5. Explication des amendements

5.1. Amendement A

Le Protocole no 12 à la Convention européenne des droits de l’homme (STE no 177, STE no 5) élargit le principe de non-discrimination en l’appliquant à la jouissance de tout droit prévu par la loi et aux actions des autorités publiques. Les activités des autorités publiques ayant un rapport avec les migrations (délivrance d’un visa, par exemple) devraient donc logiquement être aussi soumises à ce principe.

5.2. Amendement B

Le maintien de l’ordre est indispensable pour garantir sécurité et stabilité à l’ensemble des segments de la société. Il devrait, au même titre que toute autre activité du pouvoir public, s’exercer de manière impartiale et non discriminatoire. Cette règle devrait valoir aussi pour les activités en lien avec les migrations et s’appliquer particulièrement dans le cas des migrants roms, qui sont très souvent victimes de pratiques discriminatoires.

5.3. Amendement C

Nous connaissons tous les principaux problèmes de la communauté rom: manque d’instruction, logement inadéquat, chômage et criminalité. Le manque d’instruction est l’obstacle le plus important pour l’accès à l’emploi. Le logement et le chômage sont des problèmes très urgents qu’il importe de régler.
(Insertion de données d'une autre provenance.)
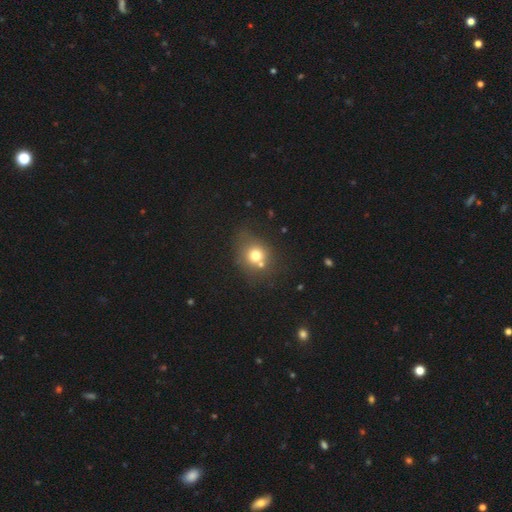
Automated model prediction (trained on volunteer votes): Smooth or featured? smooth (71%)
How rounded? round (71%)
Merging? none (57%)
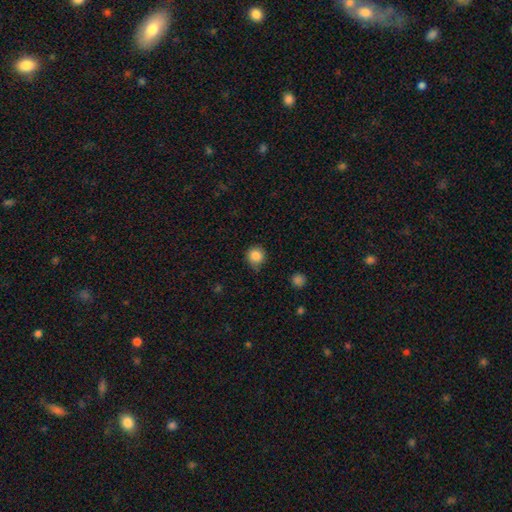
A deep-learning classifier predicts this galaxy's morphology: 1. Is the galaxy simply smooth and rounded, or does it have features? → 85% smooth, 10% star or artifact, 4% featured or disk.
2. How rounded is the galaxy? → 88% round, 12% in between, 1% cigar-shaped.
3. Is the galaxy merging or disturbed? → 70% none, 24% minor disturbance, 4% major disturbance, 2% merger.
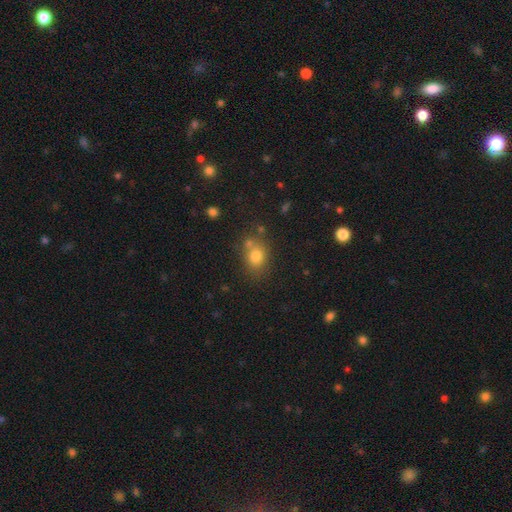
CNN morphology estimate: A smooth galaxy with no disk features (75%) that is round (58%). Merging: none (64%).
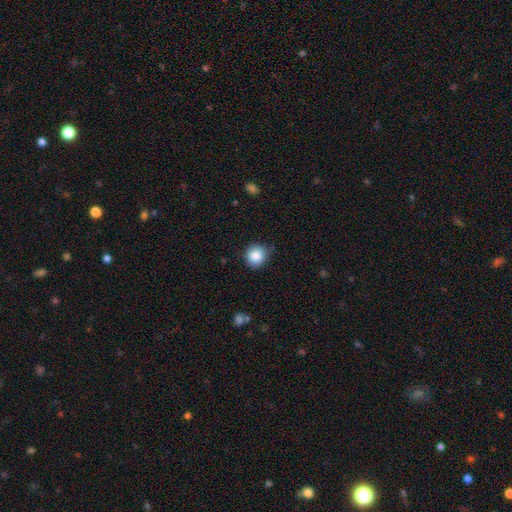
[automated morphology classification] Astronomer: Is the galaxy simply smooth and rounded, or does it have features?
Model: smooth — 87%.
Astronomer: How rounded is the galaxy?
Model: round — 90%.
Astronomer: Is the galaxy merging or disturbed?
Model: none — 78%.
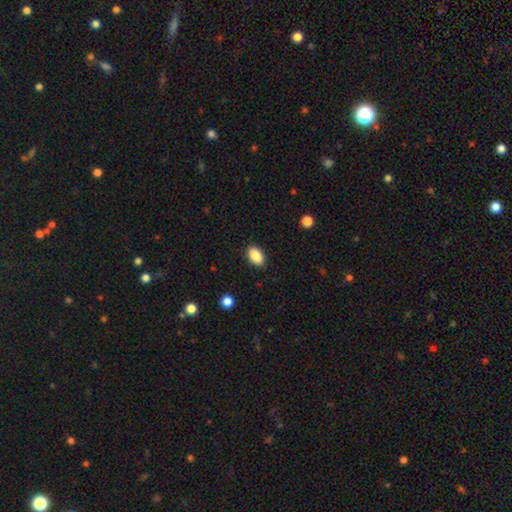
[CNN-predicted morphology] Q: Smooth or featured?
A: smooth (89%); runner-up: star or artifact (8%)
Q: How rounded?
A: in between (91%); runner-up: round (8%)
Q: Merging?
A: none (89%); runner-up: minor disturbance (8%)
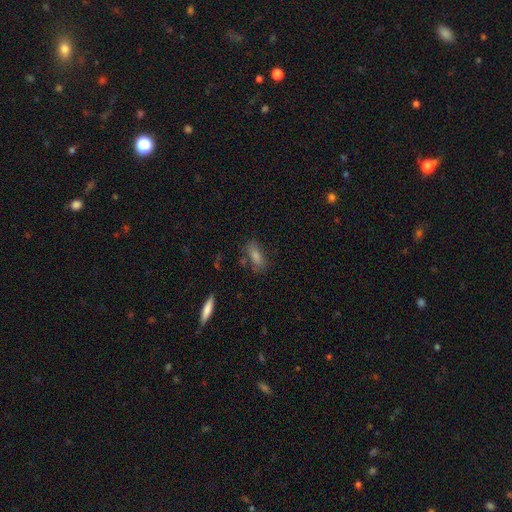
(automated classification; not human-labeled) Smooth or featured: smooth — 69% (featured or disk — 16%)
How rounded: in between — 66% (cigar-shaped — 29%)
Merging: none — 75% (minor disturbance — 16%)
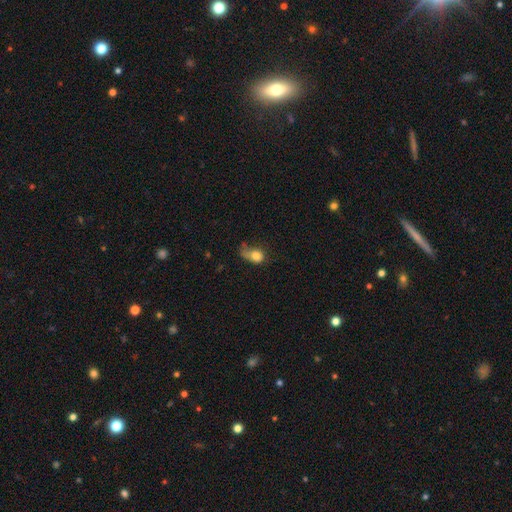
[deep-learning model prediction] smooth 73%, featured or disk 17%, star or artifact 9%. Down the decision tree: how rounded — in between (62%); merging — major disturbance (41%).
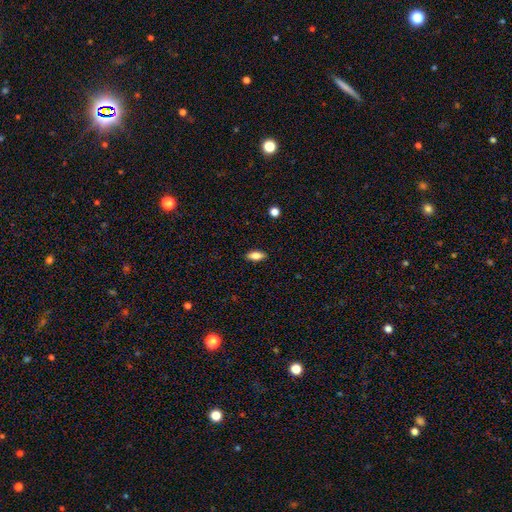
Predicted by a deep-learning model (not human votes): smooth-or-featured: smooth: 78% | featured or disk: 15% | star or artifact: 8%
  how-rounded: in between: 79% | cigar-shaped: 18% | round: 3%
  merging: none: 88% | minor disturbance: 9% | major disturbance: 2% | merger: 1%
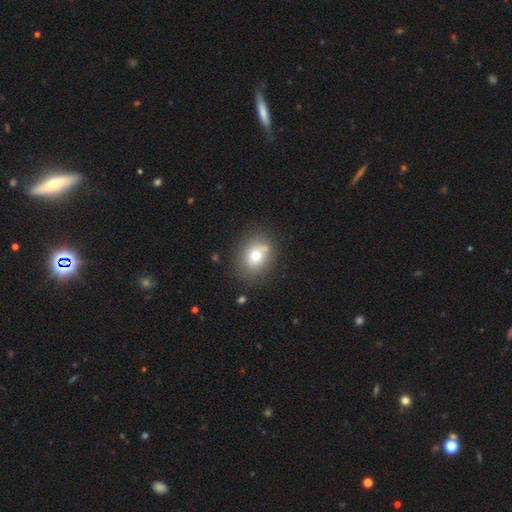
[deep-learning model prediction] A smooth galaxy with no disk features (70%) that is round (55%).

Vote fractions:
- Smooth or featured? smooth: 70% / featured or disk: 18% / star or artifact: 12%
- How rounded? round: 55% / in between: 44% / cigar-shaped: 1%
- Merging? none: 73% / minor disturbance: 15% / merger: 6% / major disturbance: 5%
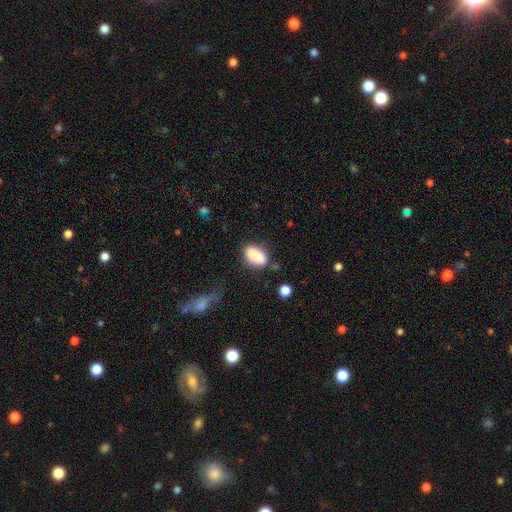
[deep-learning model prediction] smooth-or-featured: smooth: 86% | star or artifact: 8% | featured or disk: 7%
  how-rounded: in between: 90% | round: 6% | cigar-shaped: 4%
  merging: none: 65% | minor disturbance: 20% | major disturbance: 7% | merger: 7%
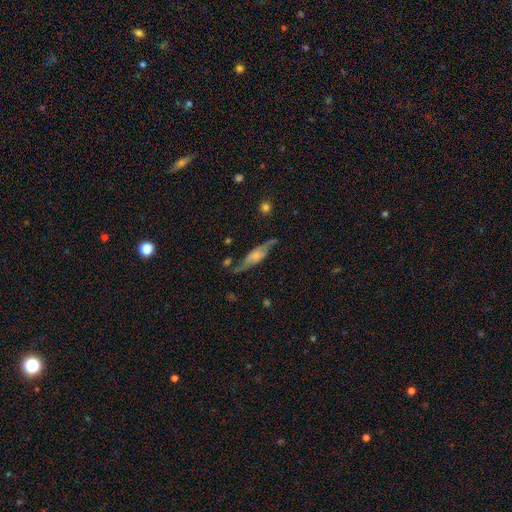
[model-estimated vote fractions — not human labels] featured or disk 70%, smooth 23%, star or artifact 6%. Down the decision tree: edge-on disk — no (52%); merging — none (64%).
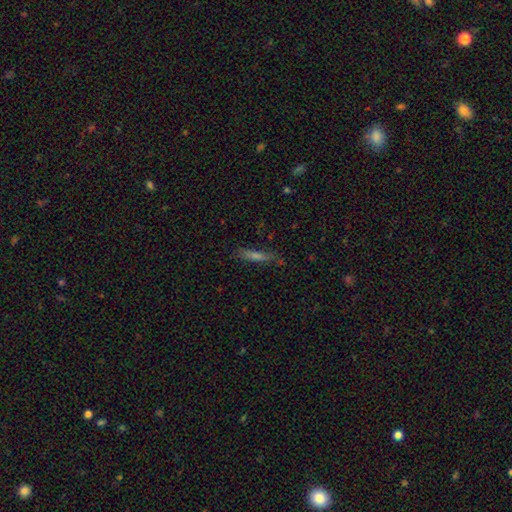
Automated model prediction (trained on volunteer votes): This is possibly a smooth galaxy (54%). How rounded: clearly cigar-shaped (88%). Merging: clearly none (82%).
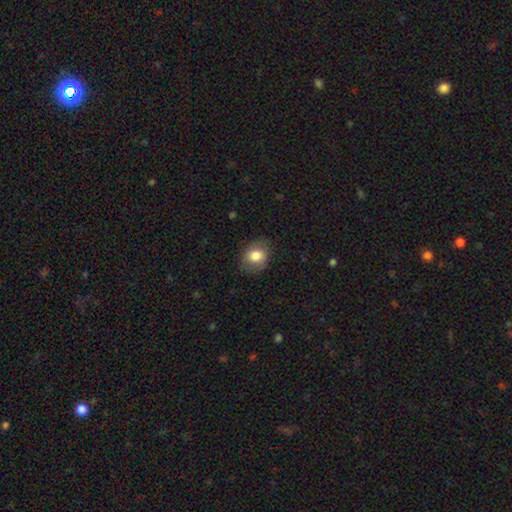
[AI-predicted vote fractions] Smooth or featured?
  - smooth: 77% *
  - featured or disk: 15%
  - star or artifact: 8%
How rounded?
  - in between: 56% *
  - round: 43%
  - cigar-shaped: 1%
Merging?
  - none: 77% *
  - minor disturbance: 17%
  - major disturbance: 6%
  - merger: 1%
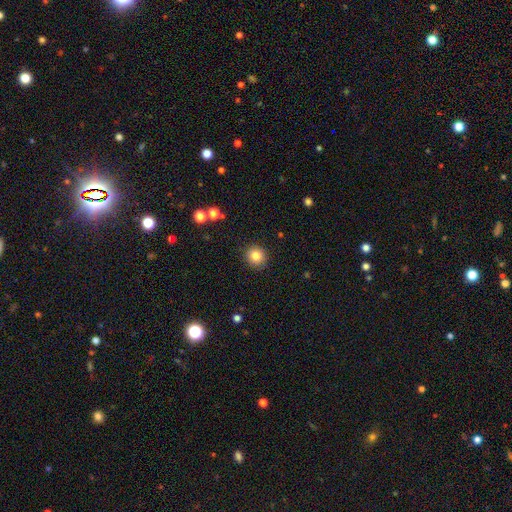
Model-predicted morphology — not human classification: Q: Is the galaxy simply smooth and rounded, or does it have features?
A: smooth — 83%.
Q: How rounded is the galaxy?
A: round — 91%.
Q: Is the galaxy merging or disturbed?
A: none — 91%.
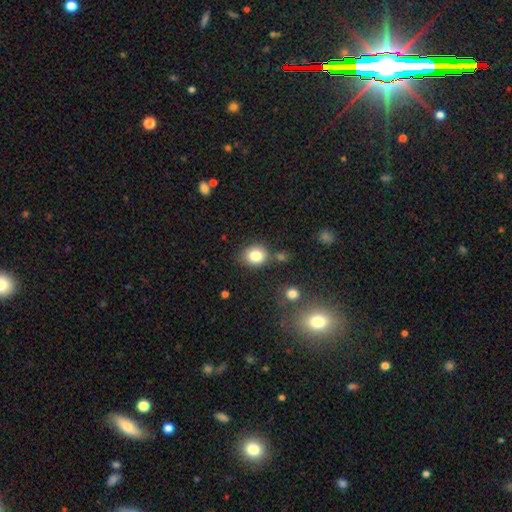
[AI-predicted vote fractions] Q: Smooth or featured?
A: smooth (81%); runner-up: star or artifact (10%)
Q: How rounded?
A: round (65%); runner-up: in between (34%)
Q: Merging?
A: none (75%); runner-up: minor disturbance (14%)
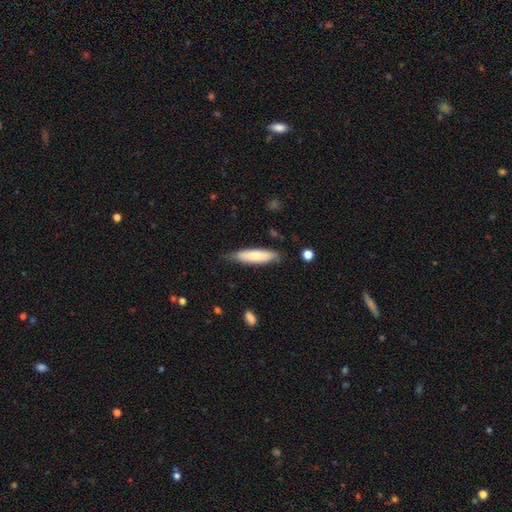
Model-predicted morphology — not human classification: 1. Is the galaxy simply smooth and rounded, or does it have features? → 77% smooth, 17% featured or disk, 6% star or artifact.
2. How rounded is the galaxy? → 69% cigar-shaped, 30% in between, 1% round.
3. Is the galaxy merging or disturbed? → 74% none, 20% minor disturbance, 4% major disturbance, 2% merger.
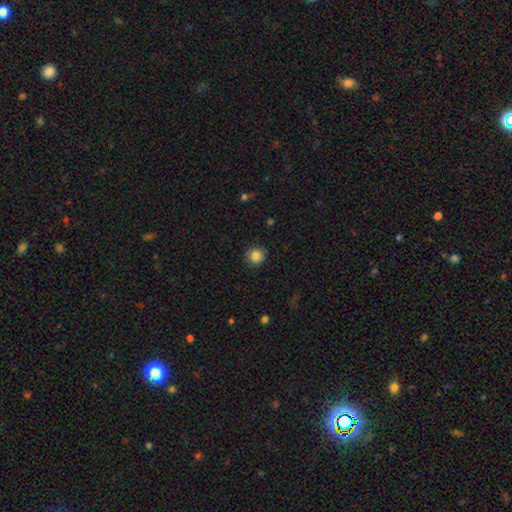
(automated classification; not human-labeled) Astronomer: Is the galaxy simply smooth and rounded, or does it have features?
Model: smooth — 86%.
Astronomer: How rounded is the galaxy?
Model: round — 93%.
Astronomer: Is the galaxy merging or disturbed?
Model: none — 90%.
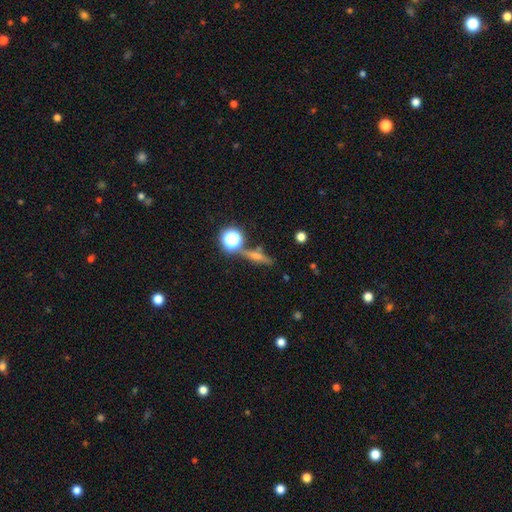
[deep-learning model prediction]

Sans travail, sans sources de revenus licites, de nombreuses familles roms vivent grâce aux allocations familiales données par l’Etat. Certains se voient même forcés à recourir à des activités criminelles pour essayer de gagner leur vie.

La crise économique actuelle aggrave la situation. C’est l’une des raisons principales de la migration, qui concerne non seulement la population d’origine rom mais également d’autres groupes ethniques. Ce problème pourrait être réglé en créant des emplois dans les pays concernés. Cela demande des investissements et une législation favorable aux investissements dans les pays d’origine. Par ces biais, le nombre de migrants pourrait être réduit de façon significative.